How Obama Gave Trump the 'Military-Age Males' Talking Point

The same tactics used to justify drone strikes are now being used to demonize immigrant men.


Immigration hawks want you to believe that men are a threat by default. Figures like former President Donald Trump and current Speaker of the House Mike Johnson (R–La.) argue that immigration is really an "invasion" because many migrants lined up at the border are "military-age males" from "adversarial nations." The implication isn't that these people work for any specific army or militant organization, but that any young man from the wrong country is guilty until proven innocent.

Conservatives and liberals alike might be surprised to learn that this idea was written into U.S. policy by former President Barack Obama. During drone campaigns in Afghanistan and Pakistan, the Obama administration counted any "military-age" men in certain areas as enemy fighters, even if the U.S. government didn't know who those men were. The policy allowed Obama to lowball the number of civilians killed by U.S. drone strikes.

Of course, the category of military-age or fighting-age men is much older than the drone program. But as political scientist Micah Zenko pointed out in an article for the Council on Foreign Relations, the term "military-age male reentered the lexicon of American warfare" during the Obama-era debate over the drone program.

"Mr. Obama embraced a disputed method for counting civilian casualties that did little to box him in," The New York Times revealed in 2012. "It in effect counts all military-age males in a strike zone as combatants, according to several administration officials, unless there is explicit intelligence posthumously proving them innocent."

Even more dystopically, the CIA had inherited a policy known as "signature strikes" from the Bush administration. Drone pilots were allowed to fire on armed men "associated with suspicious activity even if their identities were unknown," according to The New Yorker.

Obama expanded the definition of "suspicious activity" to include almost any man in the wrong place at the wrong time, overseeing 10 times as many drone strikes as Bush had. Obama administration officials told the Times that "people in an area of known terrorist activity, or found with a top Qaeda operative, are probably up to no good."

The phrase "military-age males" jumped from U.S. military and intelligence circles to American politics during the Obama era, too. In late 2015, at the height of the Syrian refugee crisis, Republican politicians including Trump began claiming that the Obama administration was importing an "army" of fighting-age Syrian men.
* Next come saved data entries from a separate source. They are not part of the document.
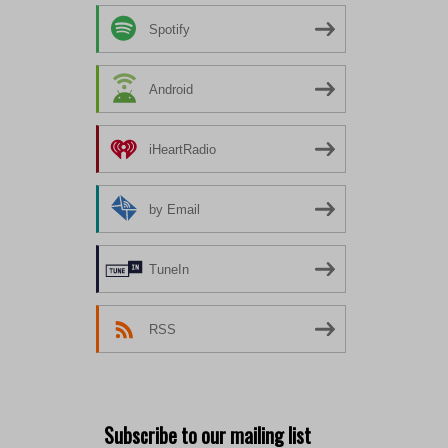
Spotify
Android
iHeartRadio
by Email
TuneIn
RSS
Subscribe to our mailing list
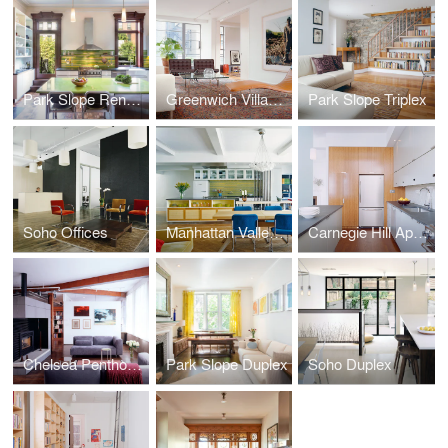
Park Slope Renovation
Greenwich Village Apartment
Park Slope Triplex
Soho Offices
Manhattan Valley Apartment
Carnegie Hill Apartment
Chelsea Penthouse
Park Slope Duplex
Soho Duplex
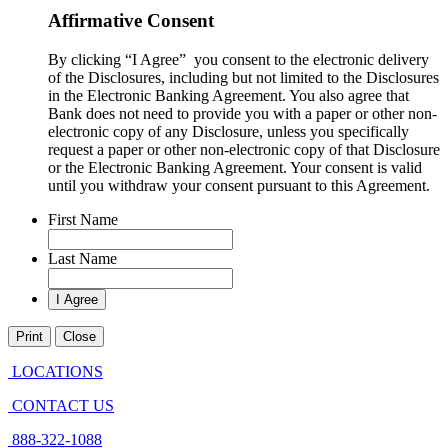
Affirmative Consent
By clicking “I Agree” you consent to the electronic delivery
of the Disclosures, including but not limited to the Disclosures
in the Electronic Banking Agreement. You also agree that
Bank does not need to provide you with a paper or other non-
electronic copy of any Disclosure, unless you specifically
request a paper or other non-electronic copy of that Disclosure
or the Electronic Banking Agreement.​ Your consent is valid
until you withdraw your consent pursuant to this Agreement.
First Name
Last Name
Print
Close
LOCATIONS
CONTACT US
888-322-1088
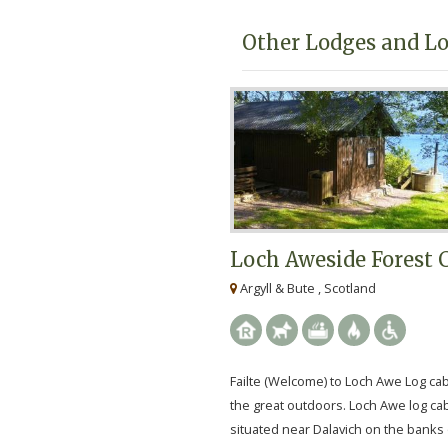
Other Lodges and Lo
Loch Aweside Forest 
Argyll & Bute , Scotland
Failte (Welcome) to Loch Awe Log ca
the great outdoors. Loch Awe log ca
situated near Dalavich on the banks 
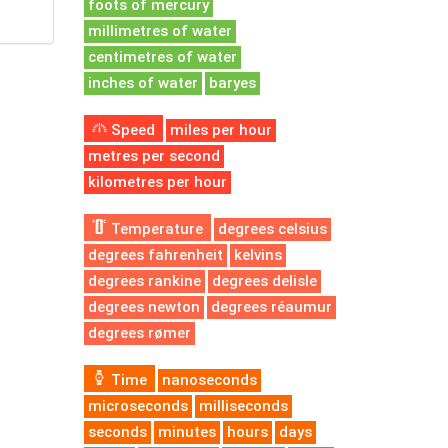
foots of mercury
millimetres of water
centimetres of water
inches of water
baryes
Speed
miles per hour
metres per second
kilometres per hour
Temperature
degrees celsius
degrees fahrenheit
kelvins
degrees rankine
degrees delisle
degrees newton
degrees réaumur
degrees rømer
Time
nanoseconds
microseconds
milliseconds
seconds
minutes
hours
days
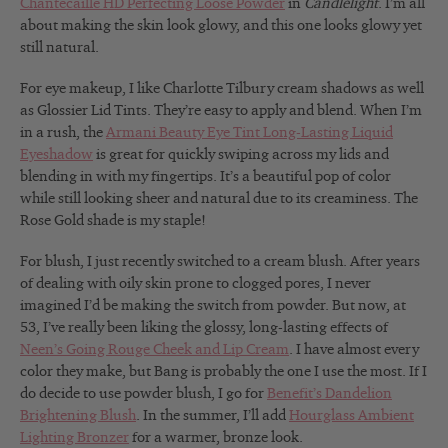
Chantecaille HD Perfecting Loose Powder
in
Candlelight
. I’m all
about making the skin look glowy, and this one looks glowy yet
still natural.
For eye makeup, I like Charlotte Tilbury cream shadows as well
as Glossier Lid Tints. They’re easy to apply and blend. When I’m
in a rush, the
Armani Beauty Eye Tint Long-Lasting Liquid
Eyeshadow
is great for quickly swiping across my lids and
blending in with my fingertips
. It’s a beautiful pop of color
while still looking sheer and natural due to its creaminess. The
Rose Gold shade is my staple!
For blush, I just recently switched to a cream blush. After years
of dealing with oily skin prone to clogged pores, I never
imagined I’d be making the switch from powder. But now, at
53, I’ve really been liking the glossy, long-lasting effects of
Neen’s Going Rouge Cheek and Lip Cream
. I have almost every
color they make, but Bang is probably the one I use the most. If I
do decide to use powder blush, I go for
Benefit’s Dandelion
Brightening Blush
. In the summer, I’ll add
Hourglass Ambient
Lighting Bronzer
for a warmer, bronze look.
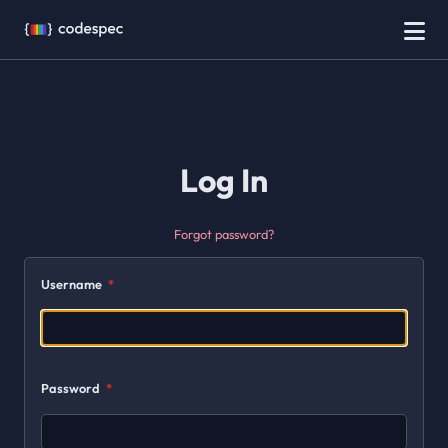
Log In
Forgot password?
Username
Password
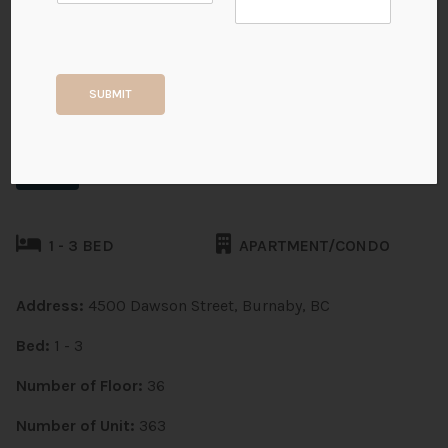
South Yards (Phase 1 - Tower
A)
SUBMIT
Burnaby, Brentwood Park
Pre Sales
1 - 3 BED
APARTMENT/CONDO
Address:
4500 Dawson Street, Burnaby, BC
Bed:
1 - 3
Number of Floor:
36
Number of Unit:
363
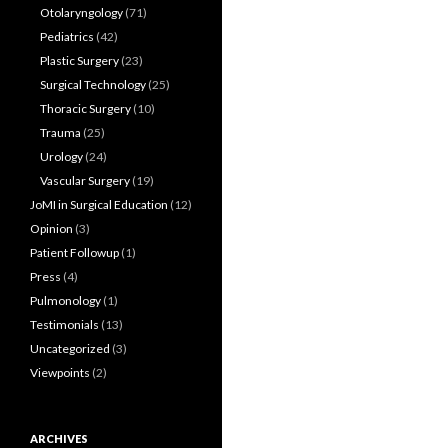
Otolaryngology
(71)
Pediatrics
(42)
Plastic Surgery
(23)
Surgical Technology
(25)
Thoracic Surgery
(10)
Trauma
(25)
Urology
(24)
Vascular Surgery
(19)
JoMI in Surgical Education
(12)
Opinion
(3)
Patient Followup
(1)
Press
(4)
Pulmonology
(1)
Testimonials
(13)
Uncategorized
(3)
Viewpoints
(2)
ARCHIVES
Radio host Rush Limbaugh, who had previously covered the Times revelations about Obama's targeting of "military-age males," was a major figure pushing this narrative.

Only a quarter of Syrian refugees admitted to the United States at the time were adult men, and only two percent were single adult men, according to U.S. State Department records.

One of the first uses of the specific term "military-age males" in the immigration debate came from Allen West, a former Army colonel who had derailed his career by torturing an Iraqi detainee. "We should not allow any military-age males to be part of this refugee crisis," West said in a Fox and Friends interview on November 16, 2015. "I believe that anyone from about 16 to 40 years of age, single males, should not be allowed to come in. That's a Trojan horse." 

The Obama administration didn't have much ground to oppose West's logic. A few months after that interview, the Obama administration finished its internal review of signature strikes. The government decided to continue the practice of killing suspicious unknown men, with the caveat that people will now be considered "noncombatants until proved otherwise" rather than the other way around.

Throughout the Trump and Biden eras, politicians—from Rep. Jeff Duncan (R–S.C.) and former Rep. Duncan Hunter (R-Calif.) to conspiracy theorist Alex Jones—continued to rail against "military-age males" immigrating to Western countries.

That talking point really took off again in mid-2023, according to the News on the Web Corpus, a database of English-language online media in several countries. The data also captured a spike in articles about young Russian men fleeing the draft in mid-2022.

The same was true for television, according to an analysis commissioned by The Washington Post, which showed a massive increase in the use of the phrase "military-age" in the context of immigration debates since mid-2023. Almost all those mentions came on Fox News, particularly on Sean Hannity's show. And the increased use of the term was entirely political, because it came as a decreasing percentage of people stopped at the border were single adults while an increasing percentage came from families with children.

Immigration restrictionists, of course, don't need an Obama-era term to demonize immigrant men. But the category of "military-age males" lends an official-sounding sheen to the idea that young adults looking for work or asylum are really an army of conquest. It's encouraging everyone to look at the huddled masses through a drone's eye view.

The migration of this phrase from Obama's CIA to anti-immigration rants should be a lesson to liberals and conservatives alike. Liberals who support a hawkish foreign policy—even the kindler, gentler war on terror that Obama promised—may end up normalizing repression at home. And even conservatives who rail against the "forever wars" may allow the logic of those wars to live on, directed at the American homeland itself.